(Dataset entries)

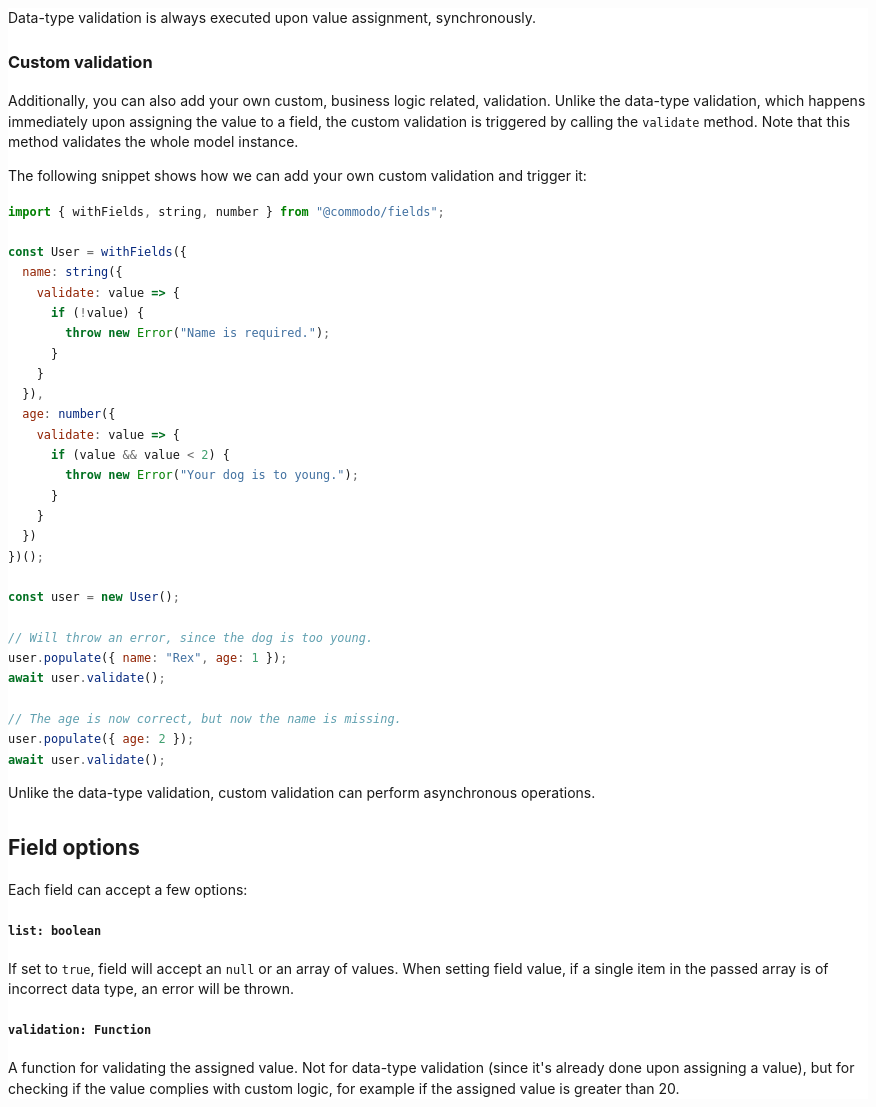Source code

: Data-type validation is always executed upon value assignment, synchronously.

### Custom validation
Additionally, you can also add your own custom, business logic related, validation. Unlike the data-type validation, which happens immediately upon assigning the value to a field, the custom validation is triggered by calling the `validate` method. Note that this method validates the whole model instance.

The following snippet shows how we can add your own custom validation and trigger it:

```js
import { withFields, string, number } from "@commodo/fields";

const User = withFields({
  name: string({
    validate: value => {
      if (!value) {
        throw new Error("Name is required.");
      }
    }
  }),
  age: number({
    validate: value => {
      if (value && value < 2) {
        throw new Error("Your dog is to young.");
      }
    }
  })
})();

const user = new User();

// Will throw an error, since the dog is too young.
user.populate({ name: "Rex", age: 1 });
await user.validate();

// The age is now correct, but now the name is missing.
user.populate({ age: 2 });
await user.validate();
```
Unlike the data-type validation, custom validation can perform asynchronous operations.

## Field options
Each field can accept a few options:
#### `list: boolean`
If set to `true`, field will accept an `null` or an array of values. When setting field value, if a single item in the passed array is of incorrect data type, an error will be thrown.

#### `validation: Function`
A function for validating the assigned value. Not for data-type validation (since it's already done upon assigning a value), but for checking if the value complies with custom logic, for example if the assigned value is greater than 20.
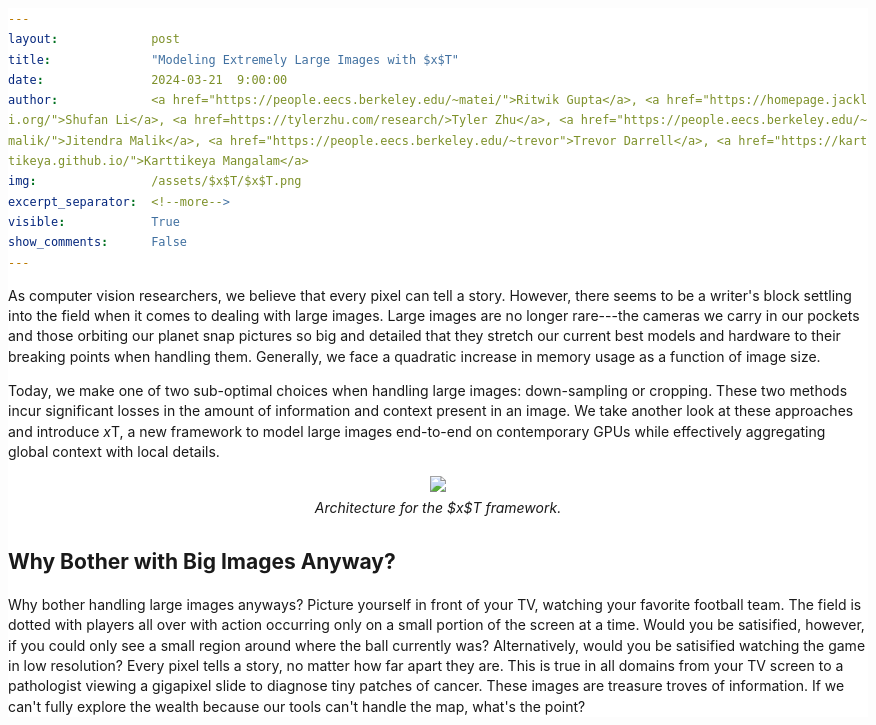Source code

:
 ```yaml
---
layout:             post
title:              "Modeling Extremely Large Images with $x$T"
date:               2024-03-21  9:00:00
author:             <a href="https://people.eecs.berkeley.edu/~matei/">Ritwik Gupta</a>, <a href="https://homepage.jackli.org/">Shufan Li</a>, <a href=https://tylerzhu.com/research/>Tyler Zhu</a>, <a href="https://people.eecs.berkeley.edu/~malik/">Jitendra Malik</a>, <a href="https://people.eecs.berkeley.edu/~trevor">Trevor Darrell</a>, <a href="https://karttikeya.github.io/">Karttikeya Mangalam</a>
img:                /assets/$x$T/$x$T.png
excerpt_separator:  <!--more-->
visible:            True
show_comments:      False
---
```





<meta name="twitter:title" content="Modeling Extremely Large Images with $x$T">
<meta name="twitter:card" content="summary_large_image">
<meta name="twitter:image" content="https://bair.berkeley.edu/static/blog/xT/xT.png">

<meta name="keywords" content="computer vision, large images, global contexT, long sequence">
<meta name="description" content="xT: Nested Tokenization for Larger Context in Large Images">
<meta name="author" content="Ritwik Gupta, Shufan Li, Tyler Zhu, Jitendra Malik, Trevor Darrell, Karttikeya Mangalam">



As computer vision researchers, we believe that every pixel can tell a story. However, there seems to be a writer's block settling into the field when it comes to dealing with large images. Large images are no longer rare---the cameras we carry in our pockets and those orbiting our planet snap pictures so big and detailed that they stretch our current best models and hardware to their breaking points when handling them. Generally, we face a quadratic increase in memory usage as a function of image size.

Today, we make one of two sub-optimal choices when handling large images: down-sampling or cropping. These two methods incur significant losses in the amount of information and context present in an image. We take another look at these approaches and introduce $x$T, a new framework to model large images end-to-end on contemporary GPUs while effectively aggregating global context with local details.

<p style="text-align:center;">
<img src="https://bair.berkeley.edu/static/blog/xt/xt.png" width="100%">
<br>
<i>Architecture for the $x$T framework.</i>
</p>



## Why Bother with Big Images Anyway?
Why bother handling large images anyways? Picture yourself in front of your TV, watching your favorite football team. The field is dotted with players all over with action occurring only on a small portion of the screen at a time. Would you be satisified, however, if you could only see a small region around where the ball currently was? Alternatively, would you be satisified watching the game in low resolution? Every pixel tells a story, no matter how far apart they are. This is true in all domains from your TV screen to a pathologist viewing a gigapixel slide to diagnose tiny patches of cancer. These images are treasure troves of information. If we can't fully explore the wealth because our tools can't handle the map, what's the point?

■ TASK TO COMPLETE: All that should be written out is the stretch of lines above between the one holding "Shufan Li, Tyler" and the one holding "As computer vision", inclusive, exactly as given.

■ OUTPUT BELOW:
<meta name="author" content="Ritwik Gupta, Shufan Li, Tyler Zhu, Jitendra Malik, Trevor Darrell, Karttikeya Mangalam">



As computer vision researchers, we believe that every pixel can tell a story. However, there seems to be a writer's block settling into the field when it comes to dealing with large images. Large images are no longer rare---the cameras we carry in our pockets and those orbiting our planet snap pictures so big and detailed that they stretch our current best models and hardware to their breaking points when handling them. Generally, we face a quadratic increase in memory usage as a function of image size.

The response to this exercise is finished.